The making of a violin | RecordCourier.com

The making of a violin

by Laura Brunzlick, Staff Writer

Using a gouge, Nelle O’Neill shaves wood from the violin’s plates in just the right amounts. With each curl of wood, the sound of the finished product will change.

“The more wood removed, the lower the sound,” said O’Neill, owner of Carson Valley Violin Shop.

She has crafted violins and violas in her Minden home since 1992.

O’Neill, one of only a handful of female luthiers in the country, received a first place award in October for the fine tone of her latest viola, at the Violin Makers Association of Arizona International 2002 Competition.

She named the viola after her granddaughter, Liane.

O’Neill, 68, also took second place for tone for another violin.

A viola she made took first place overall at the competition a year ago.

O’Neill competes each fall in the event held in Tucson, Ariz.

She travels to Tucson each spring to study violin making and restoration with master luthier, Edward Campbell of the Chimneys Violin School.

O’Neill crafts her violins and violas with traditional materials. Most orchestral string instruments are made with spruce for the top of the instrument and maple for the back, neck and scroll.

O’Neill’s violins sell for between $2,500 and $3,500 a piece. Violas sell for $3,500 to $4,500 each.

It takes 200 hours to make an instrument by hand, she said.

O’Neill has been playing the violin since she was 9 and attending a public school string program in New Jersey.

She became interested in making violins at 11 while working in her father’s woodshop.

“I used a jigsaw to make lawn ornaments,” O’Neill said. “I always liked working with wood.”

Before opening Carson Valley Violin Shop and Carson Valley Violin School, O’Neill worked as a string teacher at public schools in New York and in the San Francisco Bay area for 30 years.

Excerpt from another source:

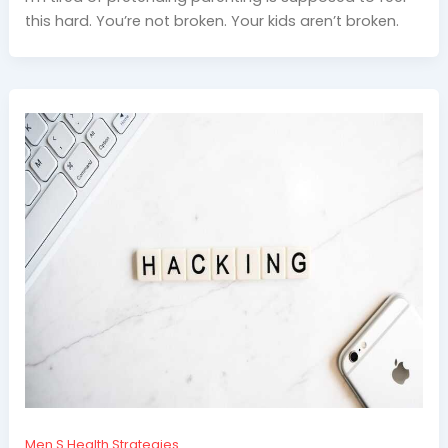
this hard. You’re not broken. Your kids aren’t broken.
Men S Health Strategies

During that time, she did minor repairs on various wood instruments.

“It was a natural step to open a violin school,” she said.

She owns both the school and the shop with her husband, John “Jack” O’Neill.

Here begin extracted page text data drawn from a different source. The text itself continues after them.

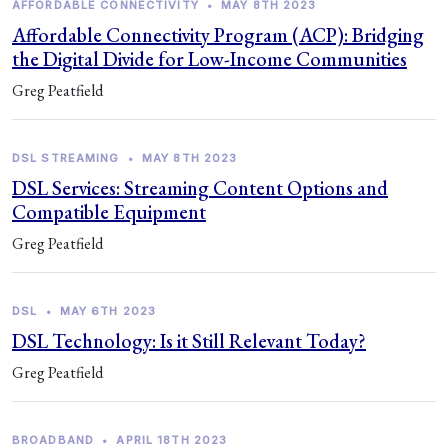
AFFORDABLE CONNECTIVITY
•
MAY 8TH 2023
Affordable Connectivity Program (ACP): Bridging
the Digital Divide for Low-Income Communities
Greg Peatfield
DSL STREAMING
•
MAY 8TH 2023
DSL Services: Streaming Content Options and
Compatible Equipment
Greg Peatfield
DSL
•
MAY 6TH 2023
DSL Technology: Is it Still Relevant Today?
Greg Peatfield
BROADBAND
•
APRIL 18TH 2023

The O’Neills opened the businesses in 1992, the same year they moved to Minden.

“It’s my passion,” O’Neill said.

“Making instruments and teaching is a therapeutic thing to do.”

The Douglas County School District stopped teaching music year-round during the 1995-96 school year, said Lisa Fontana, director of curriculum and instruction for the district.

O’Neill does her best to fill in the gap and expose students to the fine arts.

“So many kids want to play the violin and they don’t offer it in public schools,” she said. That’s why I hold classes.”

Carson Valley Violin School is the only comprehensive string program in rural Nevada, O’Neill said.

Students come from the Carson Valley, Dayton and Carson City to learn the violin, viola and cello.

Former students have made a musical name for themselves including Alyse Tom, a sophomore at Douglas High School. Tom was the assistant principal Cellist for the Reno Philharmonic Youth Chamber Orchestra. She joined the Reno Philharmonic Youth Symphony Orchestra this year.

Rose Barrett, a 2002 DHS graduate, was one of Carson Valley Violin School’s first students. Barrett, a five-year member of the Reno Philharmonic Youth Symphony Orchestra, won first place in its Concerto Competition this spring. She is now a music major at the University of Oregon in Eugene, Ore.

O’Neill’s children and grandchildren have inherited her musical interest. Son Michael O’Neill, is first violinist for the Reno Philharmonic Orchestra. He also performs as a strolling violinist each Sunday at the Sterling Buffet at Reno’s Silver Legacy Resort Casino.

It is clear that O’Neill has found her niche in life with the violin, as both a teacher and a maker.

“The secret to living is finding something you’re into and that you can do,” she said.

SIDEBAR INFO:

O’Neill shares her knowledge in classes held at her home Tuesdays, Wednesdays and Thursdays.